Too big for their boots? George Rex, CC BY

Possession of power and a good reputation are often uneasy bedfellows. Many formerly respected and powerful institutions of society, including FIFA and many banks, have come to have a terrible reputation of late. The assumption, for the corporation especially, is that they are gigantic profit-making machines that steamroll anything in their path. The logic of profit is all, and corporations are sociopaths that pollute and lie, but call these things “externalities”.

But corporations have played a role in creating the wealth and employment that gives us easier lives and lifts millions, if not billions out of poverty across the world. It is, after all, very difficult to imagine our lives without Apple Inc (would you even be reading this article at all on your smartphone or tablet without it?). Many would be somewhat at a loss if the McDonalds Corporation, Tesco PLC or Google Inc were to suddenly disappear as a result of not having a legal basis that guaranteed continuing operation.

So what are we to do with these essential but increasingly debased institutions? One solution is to understand them better.

From monasteries to Monsters Inc?

From a legal-historical perspective, the first corporations were partnerships. They were organisations that were granted a “status of personhood” and were similar to monasteries and universities. Their special status ensured their existence would outlast that of a particular human individual member or partner of it. Corporations’ special status, or license-to-operate, could easily be revoked – and often was.

Over the past 150 years or so, however, corporations have evolved away from this relatively benign legal status. In this period, they have gained all sorts of rights, while evading responsibilities along the way.

For example, the privilege of “limited liability” promotes entrepreneurship and encourages corporations to provide goods and services. But it also grants the right of unlimited profit to shareholders without liability for any harm caused.

Corporations today are a far cry from their origins. Peter Reed, CC BY-NC

Corporations are now very powerful, even monstrously so, and many have much larger revenue levels than that of states – seemingly without any of the responsibilities that go with it. Corporations have naturally exploited the benefits of their economically and politically powerful positions in line with their own interests.

◆ **Task to complete**: Reproduce the passage above on the power and reputation of corporations, word for word from start to finish.

◆ **Items**:

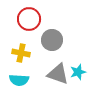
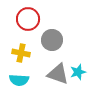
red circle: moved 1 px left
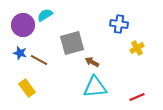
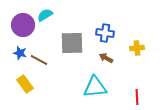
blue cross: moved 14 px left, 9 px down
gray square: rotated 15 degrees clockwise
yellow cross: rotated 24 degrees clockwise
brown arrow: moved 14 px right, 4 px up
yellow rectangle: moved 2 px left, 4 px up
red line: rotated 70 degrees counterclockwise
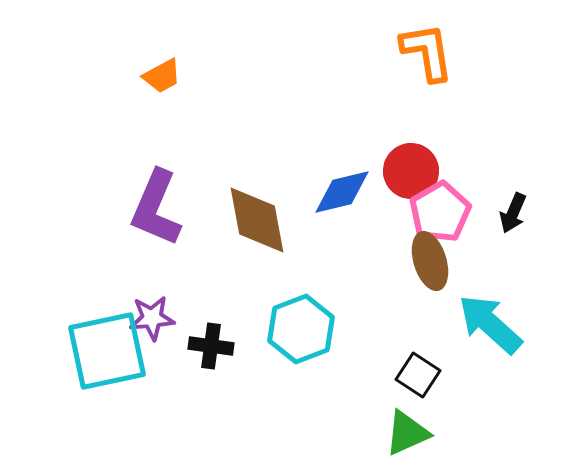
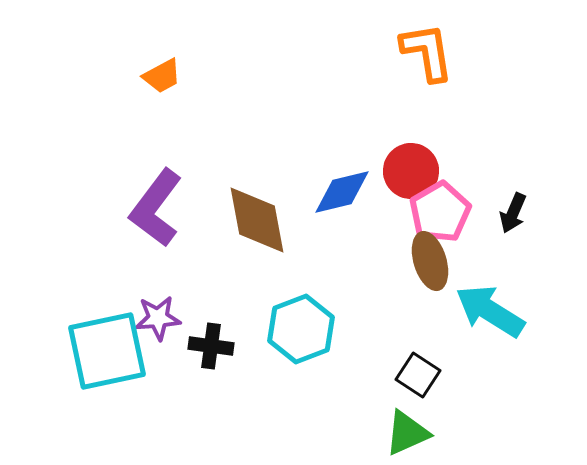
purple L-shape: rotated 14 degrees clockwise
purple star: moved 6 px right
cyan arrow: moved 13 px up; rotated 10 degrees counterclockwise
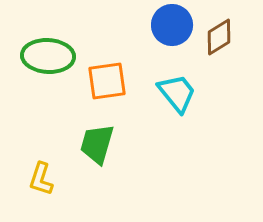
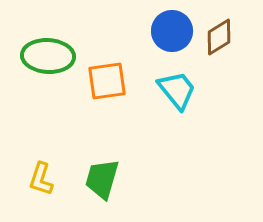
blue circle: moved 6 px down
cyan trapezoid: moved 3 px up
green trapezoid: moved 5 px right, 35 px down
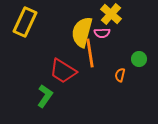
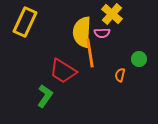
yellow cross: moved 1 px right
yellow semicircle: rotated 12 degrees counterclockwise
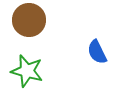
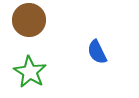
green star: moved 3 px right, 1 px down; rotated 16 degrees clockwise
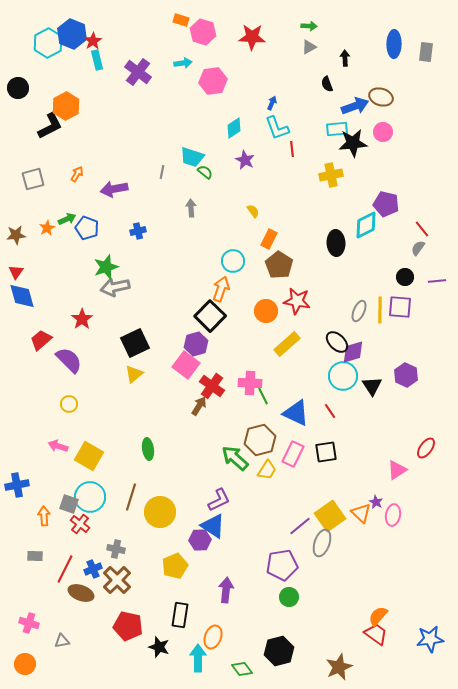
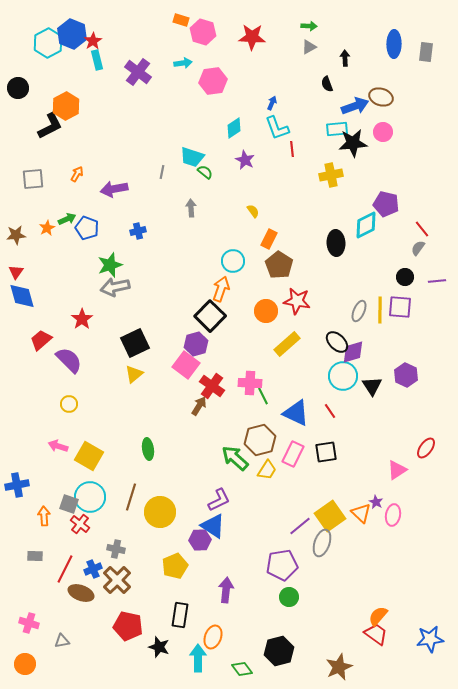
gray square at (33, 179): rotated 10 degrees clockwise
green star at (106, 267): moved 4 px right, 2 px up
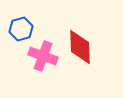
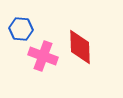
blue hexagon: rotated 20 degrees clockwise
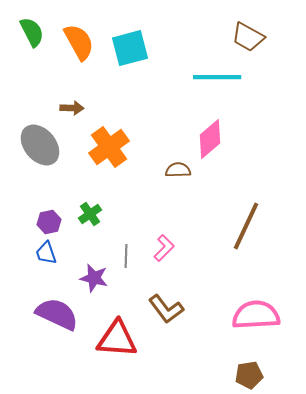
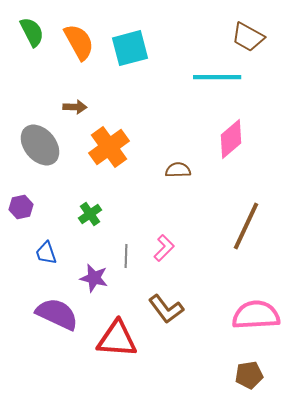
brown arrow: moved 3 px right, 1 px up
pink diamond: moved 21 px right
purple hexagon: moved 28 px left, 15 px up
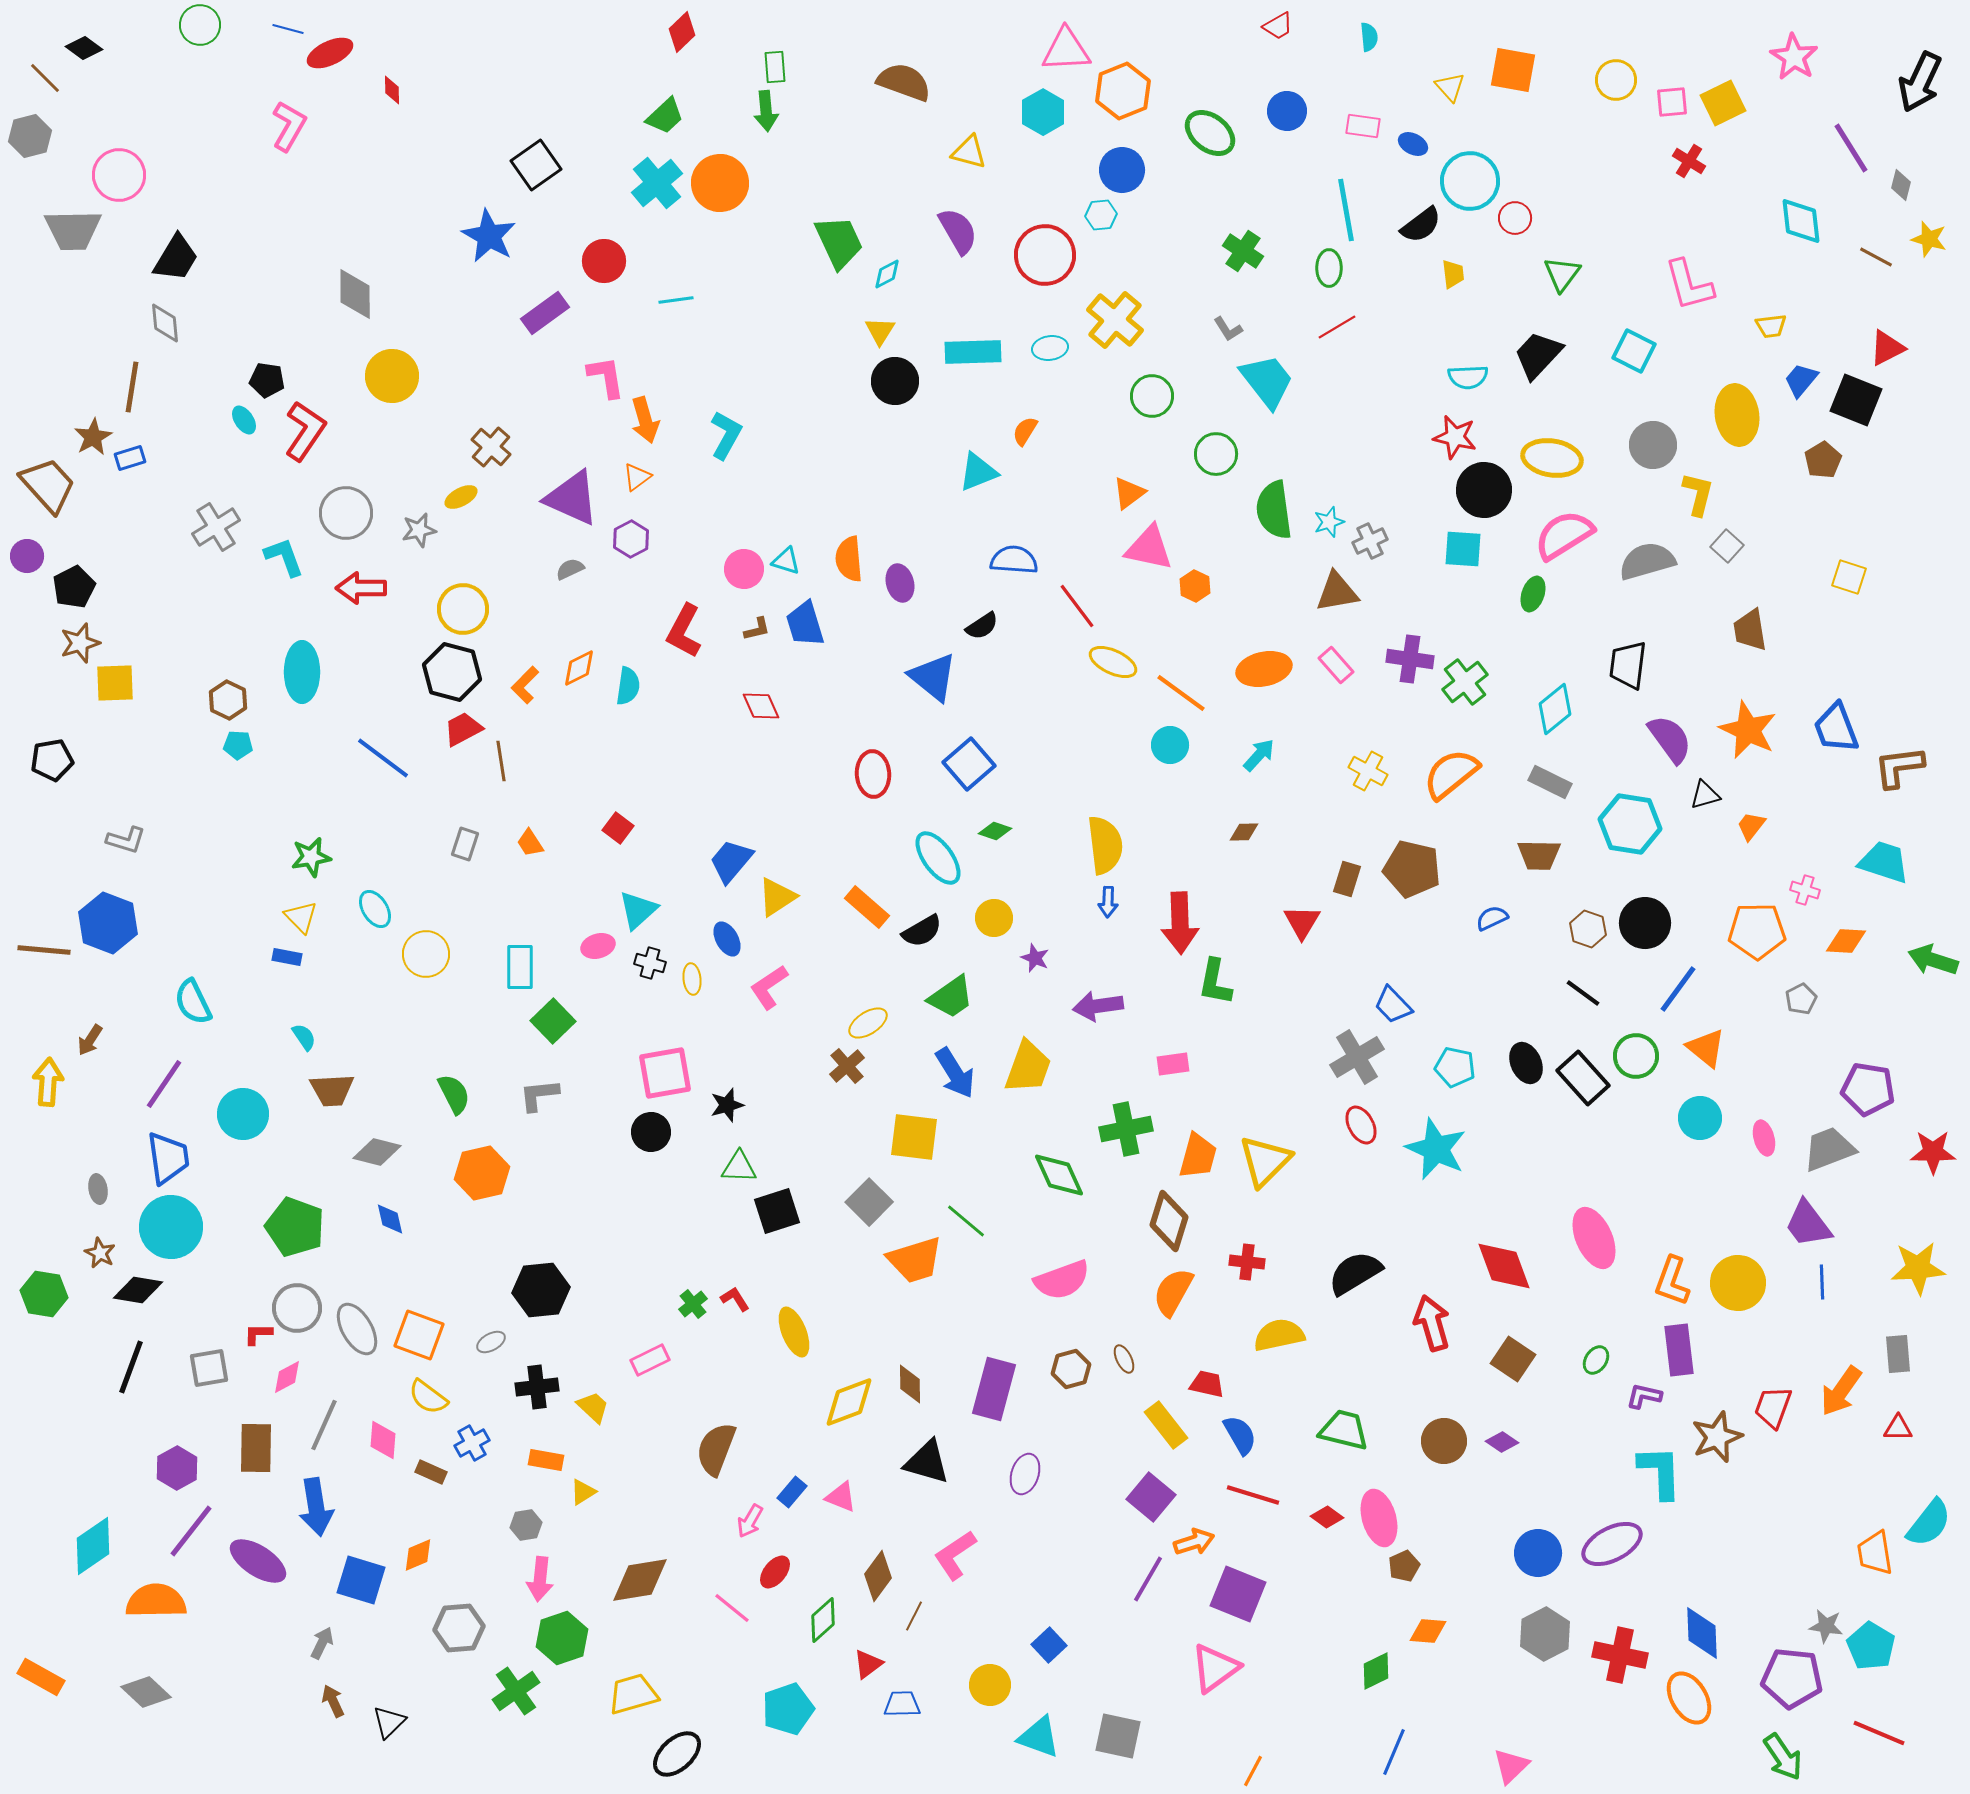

◆ **Result of this task**:
Too big for their boots? George Rex, CC BY

Possession of power and a good reputation are often uneasy bedfellows. Many formerly respected and powerful institutions of society, including FIFA and many banks, have come to have a terrible reputation of late. The assumption, for the corporation especially, is that they are gigantic profit-making machines that steamroll anything in their path. The logic of profit is all, and corporations are sociopaths that pollute and lie, but call these things “externalities”.

But corporations have played a role in creating the wealth and employment that gives us easier lives and lifts millions, if not billions out of poverty across the world. It is, after all, very difficult to imagine our lives without Apple Inc (would you even be reading this article at all on your smartphone or tablet without it?). Many would be somewhat at a loss if the McDonalds Corporation, Tesco PLC or Google Inc were to suddenly disappear as a result of not having a legal basis that guaranteed continuing operation.

So what are we to do with these essential but increasingly debased institutions? One solution is to understand them better.

From monasteries to Monsters Inc?

From a legal-historical perspective, the first corporations were partnerships. They were organisations that were granted a “status of personhood” and were similar to monasteries and universities. Their special status ensured their existence would outlast that of a particular human individual member or partner of it. Corporations’ special status, or license-to-operate, could easily be revoked – and often was.

Over the past 150 years or so, however, corporations have evolved away from this relatively benign legal status. In this period, they have gained all sorts of rights, while evading responsibilities along the way.

For example, the privilege of “limited liability” promotes entrepreneurship and encourages corporations to provide goods and services. But it also grants the right of unlimited profit to shareholders without liability for any harm caused.

Corporations today are a far cry from their origins. Peter Reed, CC BY-NC

Corporations are now very powerful, even monstrously so, and many have much larger revenue levels than that of states – seemingly without any of the responsibilities that go with it. Corporations have naturally exploited the benefits of their economically and politically powerful positions in line with their own interests.